Saturday, December 11, 2010

Im in a bad enough mood to make a Happy Meal cry.

Do not FUCKING TOUCH my stuff.
I don't care if you think I'm messy or unorganized. There is method to my madness. I don't have fit into your little fucking bubble of neatness, I'm not your husband and I'm not your son. I HAD AN ORDER. There was a place for everything and I knew where it all was. It seemed chaotic to you, but I LIKE my chaos. So STAY THE FUCK OUT OF IT. I don't even mind that you wanted it a little neater.

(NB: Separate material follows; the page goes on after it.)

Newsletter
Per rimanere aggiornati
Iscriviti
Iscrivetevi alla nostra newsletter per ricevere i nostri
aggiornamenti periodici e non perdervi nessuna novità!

I understand that you were following up on your threat in order to "Teach me a lesson." But First of all, It wasn't gross or dirty, just unorganized. THAT'S HOW I FUCKING ROLL. Second, there are a few COMMON FUCKING SENSE things I'd like to point out. Such as:
If the fucking FISH FOOD is next to the fucking FISH TANK, LEAVE IT THERE!

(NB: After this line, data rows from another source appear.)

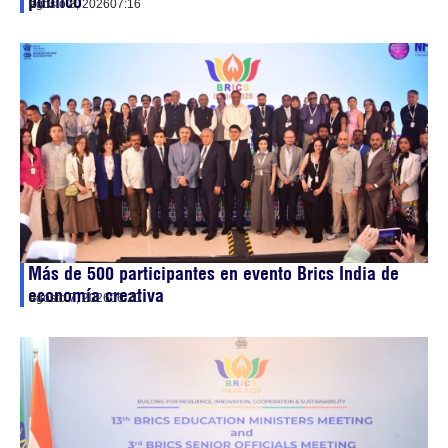
público
agosto 8, 2026
07:16
Más de 500 participantes en evento Brics India de
economía creativa
agosto 7, 2026
06:20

If the coins are meticulously sorted into dollars, by value, and seperated from one another, LEAVE THEM THERE!
If I have silly decorations like a traffic cone in the corner, LEAVE IT THERE!

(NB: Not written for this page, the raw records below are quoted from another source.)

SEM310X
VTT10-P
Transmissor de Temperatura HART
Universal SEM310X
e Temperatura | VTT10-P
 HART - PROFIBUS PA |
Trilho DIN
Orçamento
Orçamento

If there's a book that I'm OBVIOUSLY reading on my bed, LEAVE IT THERE!
If ALL my dirty clothes are in a pile in the corner waiting to be washed, don't make that job more tedious than it is. LEAVE THEM THERE!
Don't put the WET FUCKING BOX on the bed that I have to SLEEP IN!
If I have my wrist bands, rings, and necklaces together in one spot, don't you think that might be WHERE THEY FUCKING GO?!
There's so much more I could bitch about. You fucking DESTROYED my dis-organized organization. And just so you know, I put everything back where it belonged anyway. All you managed to do was ruin a couple boxes and find some trash that I didn't notice.
I do have to mention one more thing. This one almost put me over the edge because it showed a COMPLETE disreguard for my things and what you were doing with them (Second only to puting my Video Camera in the WET FUCKING BOX). I had a bunch of little green sticky notes that my best friend had hidden throughout the books she gave me for my birthday. I'll admit they were silly, saying sweet things like "Happy Birthday" "I miss you" and "You're awesome". But despite the sillyness they were an amazing gesture and it made my day every time I came across one. I had every single one saved on my dresser. And guess where they wound up? You got it: The wet FUCKING box. Ruined all of them. That's why you're getting a big FUCK YOU for christmas, you bimbo.

Sorry about all that, and please excuse the language. I had to vent.
I'll probably put up a happier post soon, I want to tell you all about my puppy Chronic and what I've been up to lately. Thanks for dealing with my rant, I love you guys.